Subject line – spend time thinking about a strong subject line that will lead people into your email. Think about your audience and what is in it for them. Time is valuable and people are increasingly picky about the emails they open. Ensure your email delivers on the promise of the subject. I hate opening emails on the basis of an enticing subject only to find a disappointing message inside or an amazing offer that really doesn’t exist. Avoid words like “Free” “Offer” “Win” that may mean your email goes straight to the Junk files.
Lists – allow people to leave. It can be upsetting to lose subscribers, but contacting people who do not want communications is at best irritating and may be illegal if you do not have permission to contact them. Best practice requires a double opt in for emails where users request communications and follow this up with an agreement to receive emails.
Monitor emails – most email software packages offer amazing analysis allowing you to monitor the effectiveness of your email campaign. You can watch how many people open the email and how many click through to your website. If you monitor a few campaigns you should start to learn what interests your audience.

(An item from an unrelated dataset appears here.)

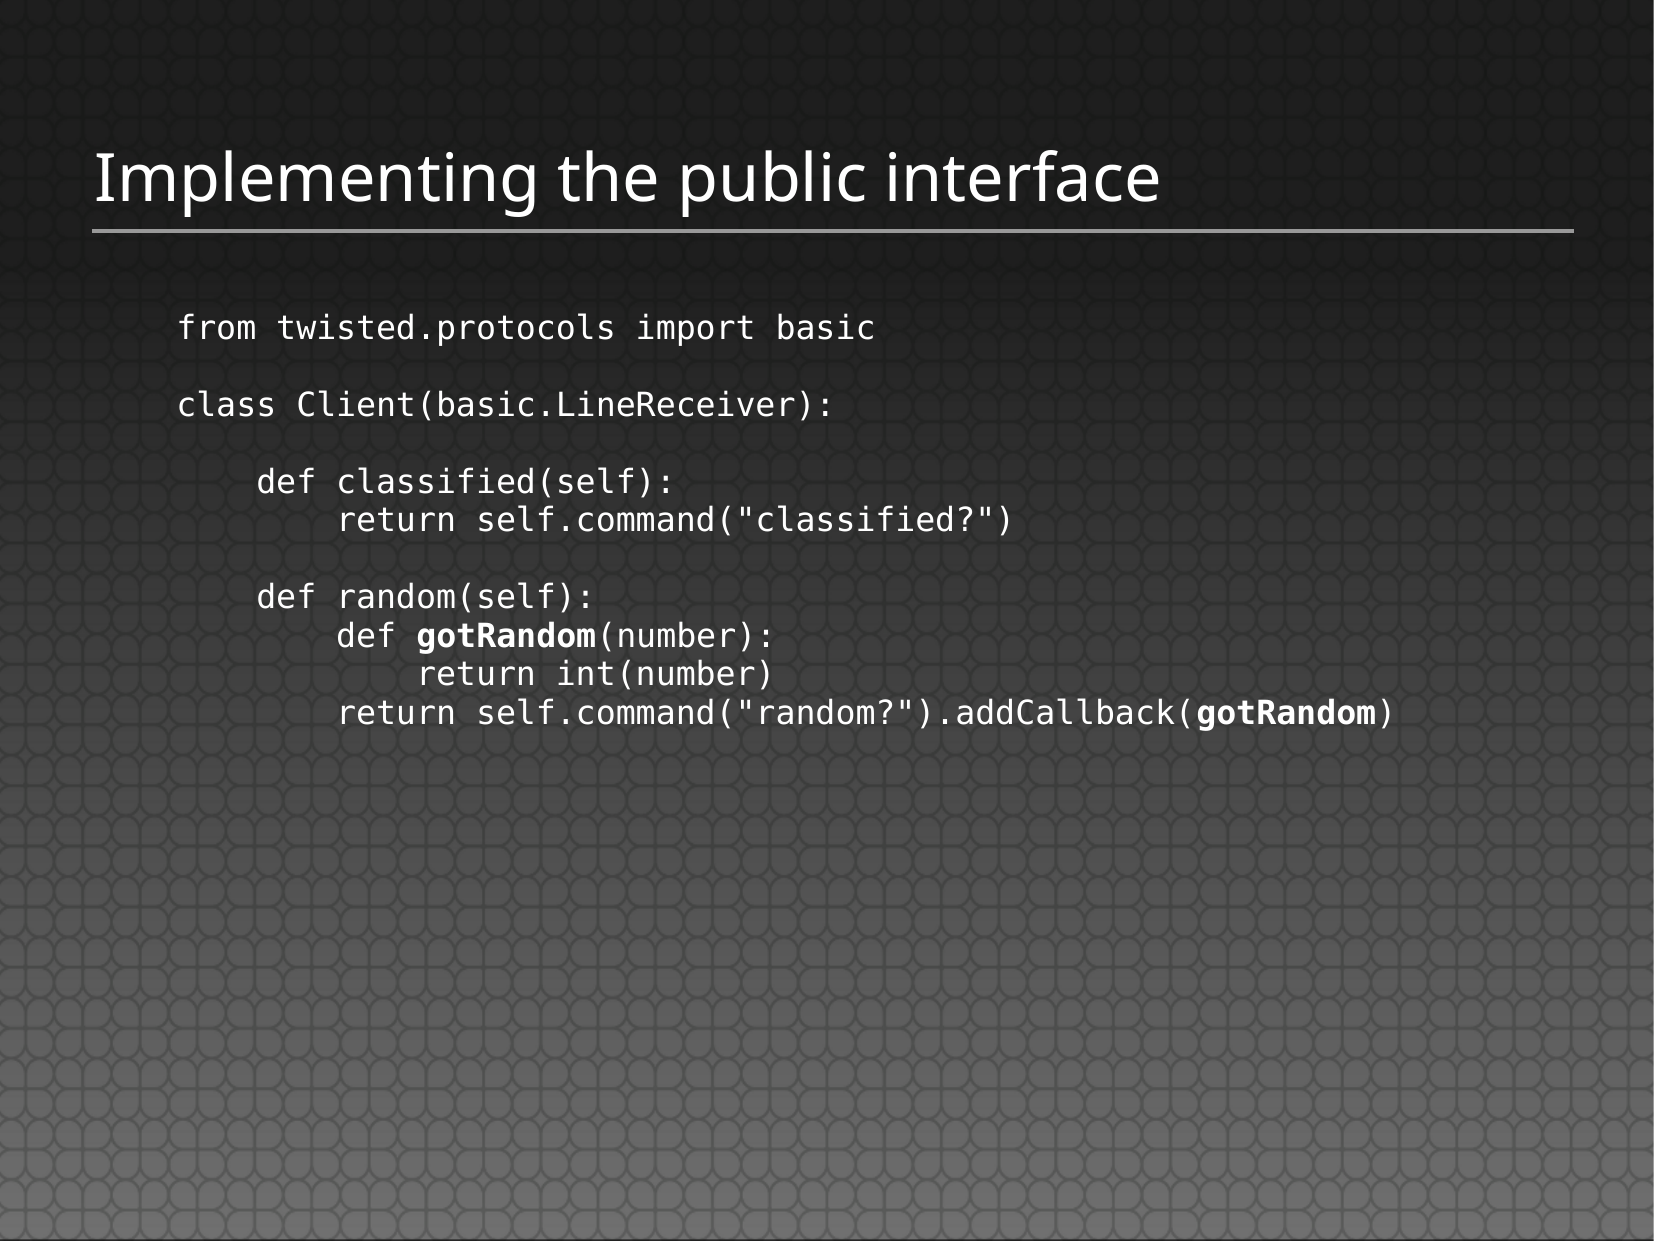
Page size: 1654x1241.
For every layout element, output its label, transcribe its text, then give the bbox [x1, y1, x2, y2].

Be friendly. I normally like to use a conversational tone of voice as this is usually the most engaging style, however avoid being over-familiar is this can be a bit creepy.

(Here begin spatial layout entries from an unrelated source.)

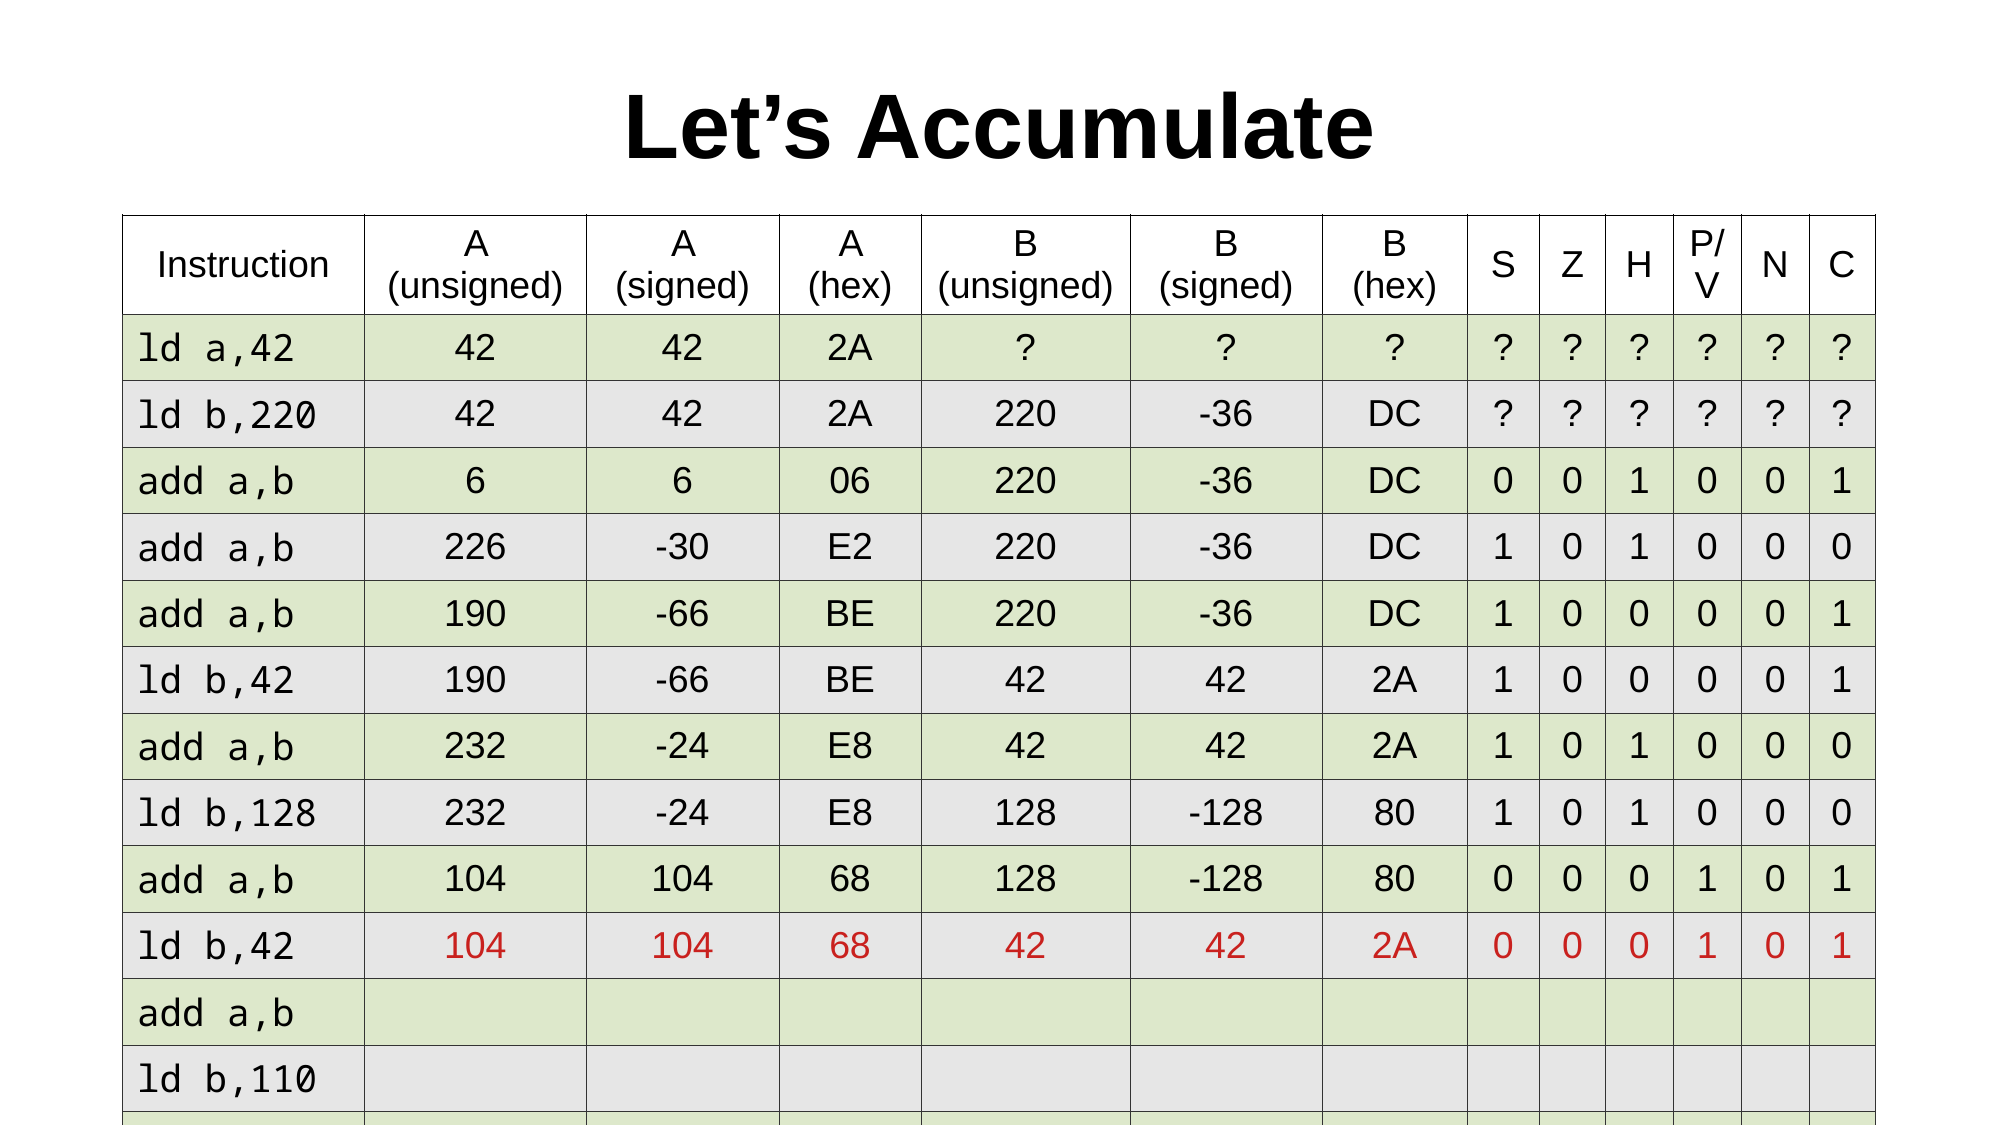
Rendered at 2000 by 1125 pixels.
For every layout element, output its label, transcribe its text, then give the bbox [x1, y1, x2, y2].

table_cell E2 [780, 514, 921, 580]
table_cell 232 [365, 714, 586, 779]
table_header S [1468, 216, 1539, 314]
table_cell 1 [1606, 714, 1673, 779]
table_cell ? [1131, 315, 1322, 380]
table_cell DC [1323, 581, 1467, 646]
table_cell 220 [922, 581, 1130, 646]
table_cell 0 [1540, 647, 1605, 713]
table_cell [587, 1112, 779, 1125]
table_cell 0 [1540, 780, 1605, 845]
table_cell [1323, 979, 1467, 1045]
table_cell ld b,42 [123, 913, 364, 978]
table_cell [1606, 1046, 1673, 1111]
table_cell -24 [587, 780, 779, 845]
table_cell 68 [780, 846, 921, 912]
table_cell 1 [1810, 647, 1875, 713]
table_cell [365, 1112, 586, 1125]
table_cell 1 [1606, 780, 1673, 845]
table_cell 42 [587, 381, 779, 447]
table_cell 1 [1606, 448, 1673, 513]
table_cell 06 [780, 448, 921, 513]
table_cell 0 [1674, 581, 1741, 646]
table_cell 2A [780, 315, 921, 380]
table_cell 0 [1742, 846, 1809, 912]
table_cell 1 [1468, 647, 1539, 713]
table_cell -24 [587, 714, 779, 779]
table_cell 0 [1674, 448, 1741, 513]
table_cell [365, 1046, 586, 1111]
table_cell -128 [1131, 780, 1322, 845]
table_cell 1 [1606, 514, 1673, 580]
table_cell 0 [1540, 448, 1605, 513]
table_cell -36 [1131, 581, 1322, 646]
table_cell [1674, 979, 1741, 1045]
table_cell -30 [587, 514, 779, 580]
table_cell 220 [922, 514, 1130, 580]
table_cell ? [1468, 381, 1539, 447]
table_header B (unsigned) [922, 216, 1130, 314]
table_cell 42 [1131, 913, 1322, 978]
table_cell 220 [922, 448, 1130, 513]
table_cell [922, 1046, 1130, 1111]
table_cell E8 [780, 714, 921, 779]
table_cell [587, 979, 779, 1045]
table_header Z [1540, 216, 1605, 314]
table_cell 0 [1742, 714, 1809, 779]
table_cell 0 [1674, 647, 1741, 713]
table_cell ? [1606, 315, 1673, 380]
table_header B (hex) [1323, 216, 1467, 314]
table_cell 0 [1540, 714, 1605, 779]
table_cell ? [1674, 381, 1741, 447]
table_cell ? [1323, 315, 1467, 380]
table_cell 232 [365, 780, 586, 845]
table_cell [1131, 1112, 1322, 1125]
table_cell E8 [780, 780, 921, 845]
table_cell [1742, 1046, 1809, 1111]
table_cell ? [922, 315, 1130, 380]
table_header Instruction [123, 216, 364, 314]
table_cell ld b,110 [123, 1046, 364, 1111]
table_header H [1606, 216, 1673, 314]
table_cell [1810, 979, 1875, 1045]
table_header P/V [1674, 216, 1741, 314]
table_cell 0 [1468, 913, 1539, 978]
table_cell 0 [1540, 514, 1605, 580]
table_cell [1323, 1046, 1467, 1111]
table_cell 104 [365, 913, 586, 978]
table_cell [922, 979, 1130, 1045]
table_header A (unsigned) [365, 216, 586, 314]
table_cell 42 [365, 315, 586, 380]
table_cell -66 [587, 647, 779, 713]
table_cell 0 [1606, 846, 1673, 912]
table_header A (hex) [780, 216, 921, 314]
table_cell [1131, 979, 1322, 1045]
table_cell 104 [587, 913, 779, 978]
table_cell 2A [1323, 647, 1467, 713]
table_cell [1606, 979, 1673, 1045]
table_cell 6 [365, 448, 586, 513]
table_cell -66 [587, 581, 779, 646]
table_cell 0 [1606, 647, 1673, 713]
table_cell ld b,42 [123, 647, 364, 713]
table_cell [587, 1046, 779, 1111]
table_cell 42 [365, 381, 586, 447]
table_cell 0 [1540, 846, 1605, 912]
table_header N [1742, 216, 1809, 314]
table_cell [1540, 1112, 1605, 1125]
table_cell 0 [1674, 514, 1741, 580]
table_cell 1 [1810, 581, 1875, 646]
table_cell 0 [1742, 647, 1809, 713]
table_cell ? [1540, 381, 1605, 447]
table_cell 1 [1468, 714, 1539, 779]
table_cell 190 [365, 647, 586, 713]
table_cell 128 [922, 846, 1130, 912]
table_cell 0 [1674, 714, 1741, 779]
table_cell [780, 1112, 921, 1125]
table_cell ? [1742, 381, 1809, 447]
table_cell 1 [1674, 846, 1741, 912]
table_cell add a,b [123, 714, 364, 779]
table_cell [1810, 1046, 1875, 1111]
table_cell 0 [1810, 780, 1875, 845]
table_cell ? [1606, 381, 1673, 447]
table_cell 2A [1323, 913, 1467, 978]
table_cell BE [780, 581, 921, 646]
table_cell add a,b [123, 581, 364, 646]
table_cell 0 [1810, 714, 1875, 779]
table_cell ? [1810, 315, 1875, 380]
table_cell 1 [1674, 913, 1741, 978]
table_cell [1674, 1112, 1741, 1125]
table_cell 6 [587, 448, 779, 513]
table_cell 42 [1131, 714, 1322, 779]
table_cell 80 [1323, 780, 1467, 845]
table_cell [1131, 1046, 1322, 1111]
table_cell [780, 979, 921, 1045]
table_cell [780, 1046, 921, 1111]
table_cell 42 [587, 315, 779, 380]
table_cell 80 [1323, 846, 1467, 912]
table_cell 0 [1742, 581, 1809, 646]
table_cell ? [1674, 315, 1741, 380]
table_cell -128 [1131, 846, 1322, 912]
table_cell [1468, 979, 1539, 1045]
table_header C [1810, 216, 1875, 314]
table_cell [1606, 1112, 1673, 1125]
table_cell 68 [780, 913, 921, 978]
table_cell 1 [1468, 581, 1539, 646]
table_cell add a,b [123, 979, 364, 1045]
table_cell 0 [1674, 780, 1741, 845]
table_cell 128 [922, 780, 1130, 845]
table_cell 1 [1810, 448, 1875, 513]
table_cell [1540, 979, 1605, 1045]
table_cell 0 [1468, 846, 1539, 912]
table_cell 104 [365, 846, 586, 912]
table_cell 42 [1131, 647, 1322, 713]
table_cell 0 [1742, 448, 1809, 513]
table_cell [1674, 1046, 1741, 1111]
table_cell add a,b [123, 514, 364, 580]
table_cell ld b,220 [123, 381, 364, 447]
table_cell BE [780, 647, 921, 713]
table_cell DC [1323, 381, 1467, 447]
table_cell DC [1323, 514, 1467, 580]
table_cell [1742, 1112, 1809, 1125]
table_cell 226 [365, 514, 586, 580]
table_cell 42 [922, 647, 1130, 713]
table_cell -36 [1131, 514, 1322, 580]
table_cell 2A [780, 381, 921, 447]
table_cell 220 [922, 381, 1130, 447]
table_cell ? [1742, 315, 1809, 380]
table_cell 1 [1468, 780, 1539, 845]
table_cell [1468, 1112, 1539, 1125]
table_cell 0 [1468, 448, 1539, 513]
table_cell ? [1468, 315, 1539, 380]
title Let’s Accumulate [137, 18, 1862, 215]
table_cell 0 [1540, 913, 1605, 978]
table_cell ? [1810, 381, 1875, 447]
table_cell add a,b [123, 448, 364, 513]
table_cell 104 [587, 846, 779, 912]
table_cell 1 [1810, 913, 1875, 978]
table_cell [365, 979, 586, 1045]
table_cell ? [1540, 315, 1605, 380]
table_cell [1540, 1046, 1605, 1111]
table_cell [1810, 1112, 1875, 1125]
table_cell 0 [1540, 581, 1605, 646]
table_cell add a,b [123, 846, 364, 912]
table_cell ld a,42 [123, 315, 364, 380]
table_cell 0 [1810, 514, 1875, 580]
table_cell 1 [1468, 514, 1539, 580]
table_cell ld b,128 [123, 780, 364, 845]
table_cell 0 [1606, 581, 1673, 646]
table_cell 0 [1742, 780, 1809, 845]
table_cell add a,b [123, 1112, 364, 1125]
table_cell [1323, 1112, 1467, 1125]
table_cell [1468, 1046, 1539, 1111]
table_cell 190 [365, 581, 586, 646]
table_cell 0 [1742, 913, 1809, 978]
table_cell 0 [1606, 913, 1673, 978]
table_header B (signed) [1131, 216, 1322, 314]
table_cell [922, 1112, 1130, 1125]
table_cell 42 [922, 714, 1130, 779]
table_header A (signed) [587, 216, 779, 314]
table_cell 1 [1810, 846, 1875, 912]
table_cell [1742, 979, 1809, 1045]
table_cell 42 [922, 913, 1130, 978]
table_cell 2A [1323, 714, 1467, 779]
table_cell -36 [1131, 448, 1322, 513]
table_cell 0 [1742, 514, 1809, 580]
table_cell DC [1323, 448, 1467, 513]
table_cell -36 [1131, 381, 1322, 447]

Personalisation – this is highly debatable. When this is done well, it can be great. However when it is poor, it is a real turn off. If there is any risk of you sending emails starting “Hi Miss Catherine” or “Dear Abel Catherine” then don’t do it. As a recipient, I am generally not a big fan and certainly not from a brand I am not familiar with.
Images – I think images are great for breaking up text and helping with your message. Be sure to pick carefully to support your message rather than take away. Try to choose people that most likely reflect your target audience. There are lots of great websites with bags of images to choose such as Fotolia. You have to pay a bit, but then you can use the images on your website.
Calls to action – include clear calls to action. What do you want readers to do? Contact you, go to your website, download something. Be clear and reinforce in different ways e.g. include links within the copy, add a button link, create links from images.